Düşmandan Yarar Sağlama Yolları

Ahmaklar dostluklarını bozar, oysa sağduyu sahibi olanlar düşmanlıkları bile kazanca çevirmeyi bilir. İlk insanlar, farklı türden olan yabani yaratıkların pençelerine düşmemekle yetiniyordu. Yırtıcı hayvanlara karşı verdikleri mücadelenin amacı buydu. Sonra onların çocukları yabani hayvanlardan yararlanmayı öğrendi. Zaten, etlerini beslenmek, postlarını giyinmek, derilerini silahlanmak için kullandıklarında hiç mi yarar sağlamıyorlardı? Çiftçi her ağacı verimli kılamaz, avcı karşısına çıkan ilk hayvani evcilleştiremez; bu yüzden yarar sağlamanın başka yollarını aramışlardır. İlk olarak bitkilerin verimsizliğinden, ikinci olarak ise hayvanların yabaniliğindan yararlanmışlardır. Deniz suyu içilmez, tadı kötüdür, ama balıklara can verir, her yöne yolculuk yapılabilmesine elverişlidir. Onu kullananlar için hem bir ulaşım yolu hem de bir taşıttır. Ateş dokunulursa yakar ama, ateşi kullanmayı bilirsen ondan ısı ve ışık sağlayabilirsin.

 

Adamın biri Tesalyalı Prometheus’u öldürmek istiyordu. Hedefine ulaşmak için kılıcıyla Prometheus’a vurunca bir çıbanı yardı, böylece bir apseyi boşaltarak onun iyileşmesini sağladı. Öfke ya da husumetle söylenmiş bir dedikodunun etkisi de çoğunlukla budur: Varlığından şüphelendiğimiz ve ihmal ettiğimiz bir hastalıktan iyileştirir ruhumuzu. Ama insanların çoğunluğu azarlandıkları zaman, o paylamaların bir temele dayanıp dayanmadığını öğrenmeye çalışmaz. Suçlamalara suçlamayla karşılık verir. Kendilerine saldıranı başka bir kusuru olmakla suçlar. Böyle yaparak, tozlar içinde kapışan güreşçilerin oyununu taklit ederler:

1

Düşmanlarının ayıpladığı küçük kusurlardan kendilerini arındırmak yerine, karşılıklı olarak birbirlerini suçlayıp dururlar. Öyle ki, sonunda sırayla ikisinin de öldüğü bir kavgada, alabildiğine karalanırlar. Böyle durumlarda, giysilerimizde bize gösterilen bir lekeyi çıkarırken göstereceğimiz özenden daha büyük bir özenle, başımıza kakılan aksaklığı düzeltmek daha akıllıca olmaz mı?

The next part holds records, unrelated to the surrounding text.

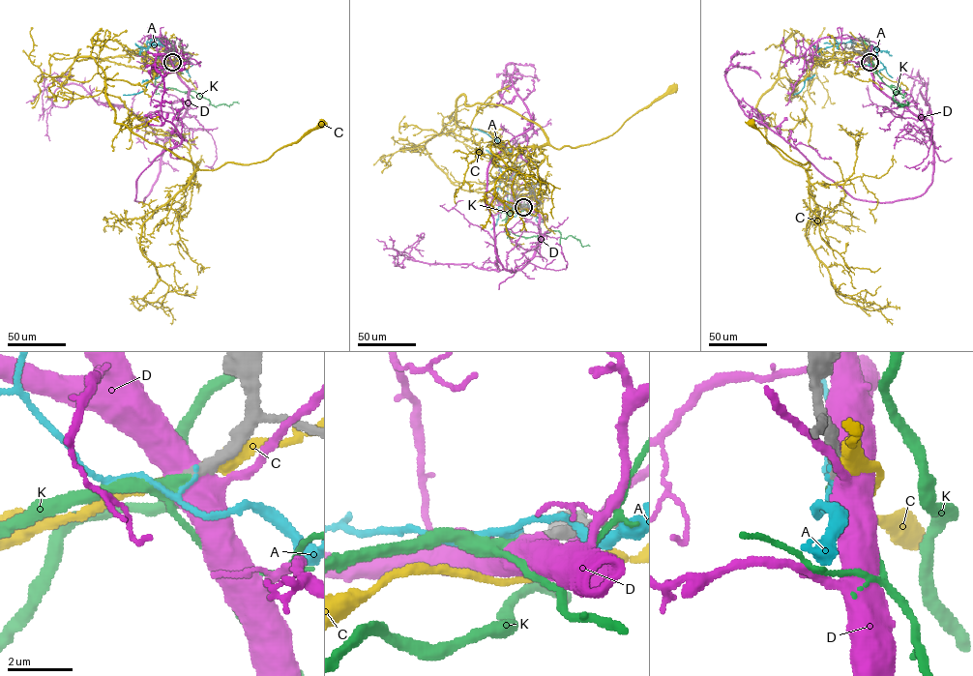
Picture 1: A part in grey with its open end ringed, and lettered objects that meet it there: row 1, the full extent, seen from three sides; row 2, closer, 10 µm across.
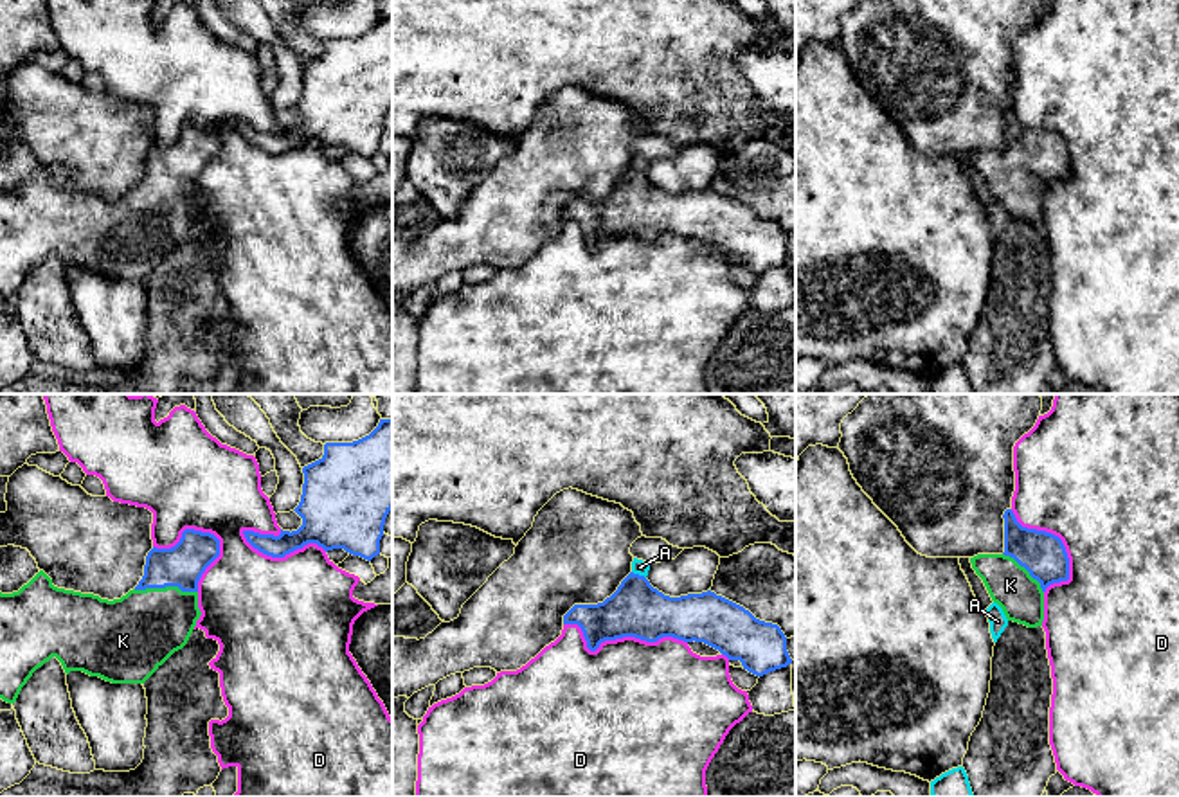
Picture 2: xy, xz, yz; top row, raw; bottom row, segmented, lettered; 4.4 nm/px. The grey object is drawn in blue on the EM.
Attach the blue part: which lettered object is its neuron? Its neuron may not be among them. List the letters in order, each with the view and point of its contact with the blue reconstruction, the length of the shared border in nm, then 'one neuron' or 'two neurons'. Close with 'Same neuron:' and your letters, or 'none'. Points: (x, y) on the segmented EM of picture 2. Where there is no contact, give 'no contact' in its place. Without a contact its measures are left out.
A: xz (638, 574) | 70 nm | two neurons
C: no contact | two neurons
D: xz (620, 637) | 550 nm | two neurons
K: xy (166, 585) | 280 nm | one neuron
Same neuron: K

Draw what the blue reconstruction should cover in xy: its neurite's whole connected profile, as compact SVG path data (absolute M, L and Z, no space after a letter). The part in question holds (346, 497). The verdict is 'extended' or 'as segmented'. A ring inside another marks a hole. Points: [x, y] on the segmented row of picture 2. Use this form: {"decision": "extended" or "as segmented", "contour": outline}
{"decision": "as segmented", "contour": "M392 419L353 443L326 443L324 455L304 466L299 506L302 525L279 536L243 531L247 542L272 558L317 543L371 561L392 509Z"}

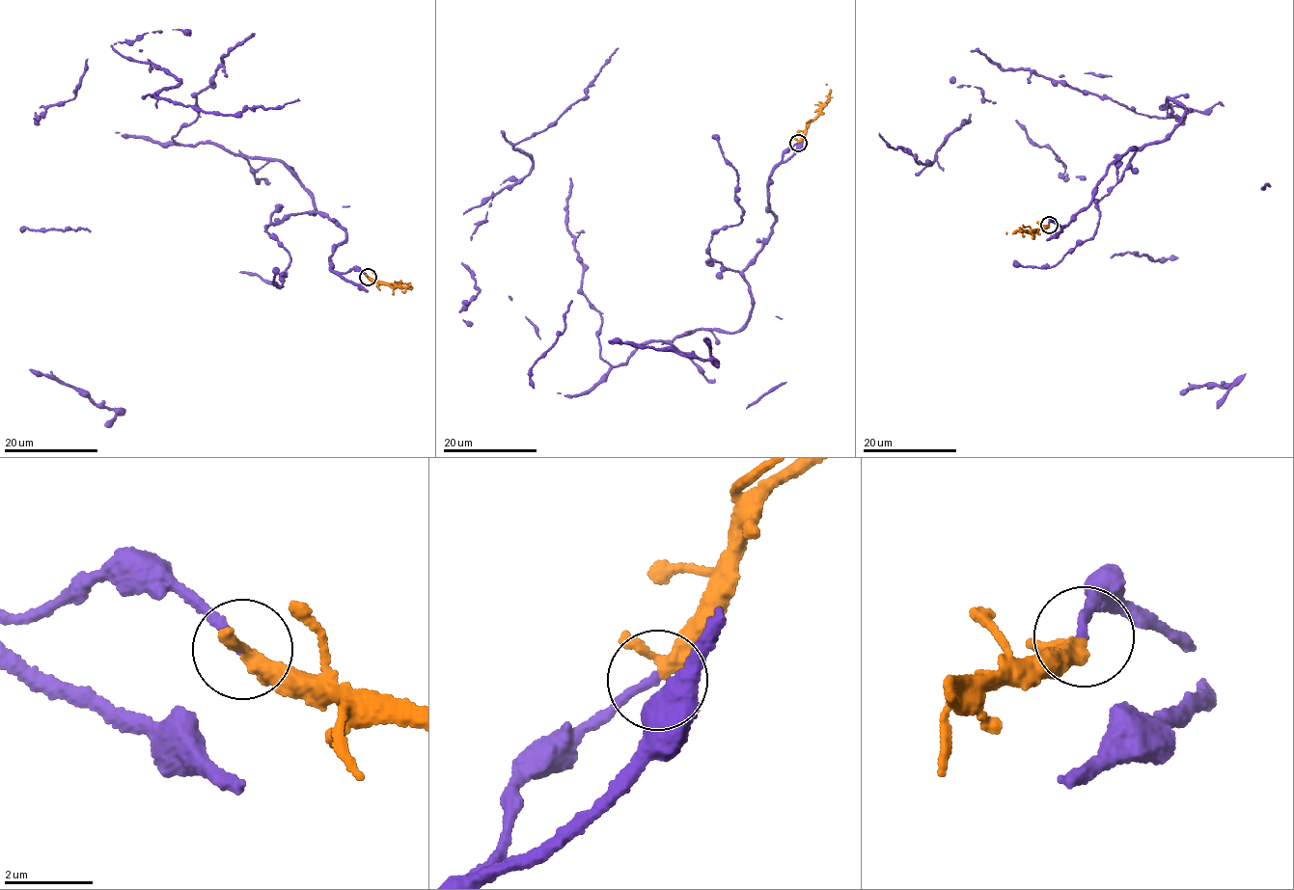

Eğer hiç mi hiç bulunmayan kusurlar bize atfediliyorsa, bu kara çalmanın nedenini aramalı; bizde bulunduğu ileri sürülen hatanın benzeri ya da tıpatıp aynısı bir hatayı, denetim ve kavrayış sayesinde, farkında olmadan işlememeye çalışmalıyız.

Bir ayetin meali ile konuyu noktalamak istiyorum: “Fussilet Suresi 34 ve 35. ayetlerde Rabbimiz şöyle buyuruyor: “Hem iyilik de bir değildir, kötülük de. Kötülüğü en güzel bir şekilde sav. O zaman seninle kendi arasında bir düşmanlık olan kişinin, sanki samimi bir dost gibi olduğunu görürsün. Bu olgunluğa ancak sabredenler kavuşturulur, buna ancak hayırdan büyük bir pay sahibi olan kavuşturulur.”